> **Written problem 1**
Filter the entries below and copy out every line that contains the string "kites".

> **Document text**
+--
Compiling Data Files Into a Program

C

cppaddict

Let's say you want to implement a Dictionary class, which contains a
vector of DictionaryEntry. Assume each DictionaryEntry has two
members, a word and a definition.

Now assume your program needs to create a Dictionary *object* to be
populated with values that come from a text file with a format like
this:

<dict.txt>

APPLE
a fruit

ANT
an insect

....etc...

</dict.txt>

Clearly it would not be hard to write a parser that went through the
text file and populated the object. This, however, makes the program
depenedent on an uncompiled text file, which could be a problem if,
eg, the words and definitions were all top secret.

One solution which I don't like is to write a program that converts
the text file into a .cpp file which, in turn, defines the dictionary
object you'll need and populates it. The result of the conversion
might look like:

<dict.cpp>
Dictionary SECRET_DICTIONARY;

DictionaryEntry E1("APPLE","a fruit");
SECRET_DICTIONARY.addEntry(E1);

DictionaryEntry E2("ANT","an insect");
SECRET_DICTIONARY.addEntry(E2);

....etc...
+--
> **Written problem 2**
From the forum post above, extract the passage starting with "</dict.txt>" and going on through "all top secret.", and copy it word for word.

> **Exercise materials**
+--
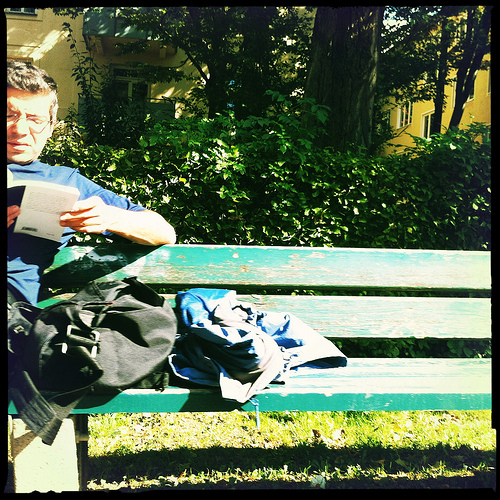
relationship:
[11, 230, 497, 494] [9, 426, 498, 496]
+--
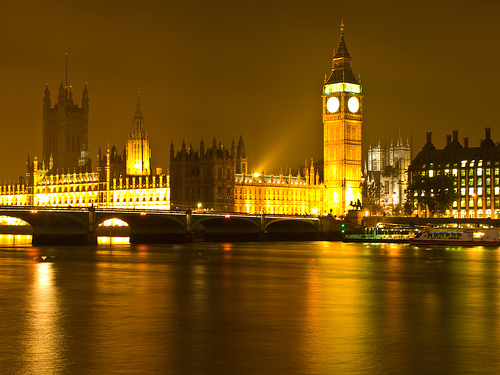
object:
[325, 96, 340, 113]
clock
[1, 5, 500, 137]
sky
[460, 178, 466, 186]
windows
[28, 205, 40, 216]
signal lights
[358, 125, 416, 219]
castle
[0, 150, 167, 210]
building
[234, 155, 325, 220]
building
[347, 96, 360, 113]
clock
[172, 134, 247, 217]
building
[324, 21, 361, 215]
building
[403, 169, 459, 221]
+--
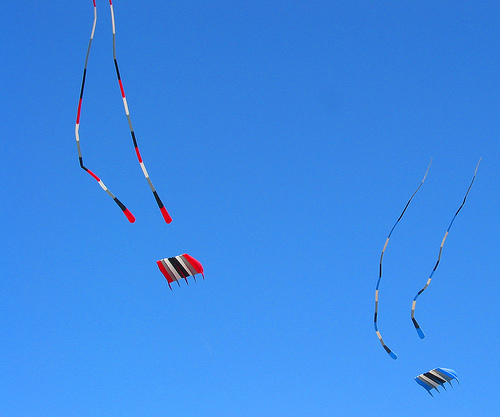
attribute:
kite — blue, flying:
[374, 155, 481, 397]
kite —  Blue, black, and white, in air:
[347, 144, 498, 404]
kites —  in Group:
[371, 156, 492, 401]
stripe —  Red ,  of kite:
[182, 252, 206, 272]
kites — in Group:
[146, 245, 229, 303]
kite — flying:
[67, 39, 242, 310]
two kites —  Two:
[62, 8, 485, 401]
+--
> **Exercise answer 1**
kites —  in Group:
kites — in Group:
two kites —  Two:

> **Exercise answer 2**
</dict.txt>

Clearly it would not be hard to write a parser that went through the
text file and populated the object. This, however, makes the program
depenedent on an uncompiled text file, which could be a problem if,
eg, the words and definitions were all top secret.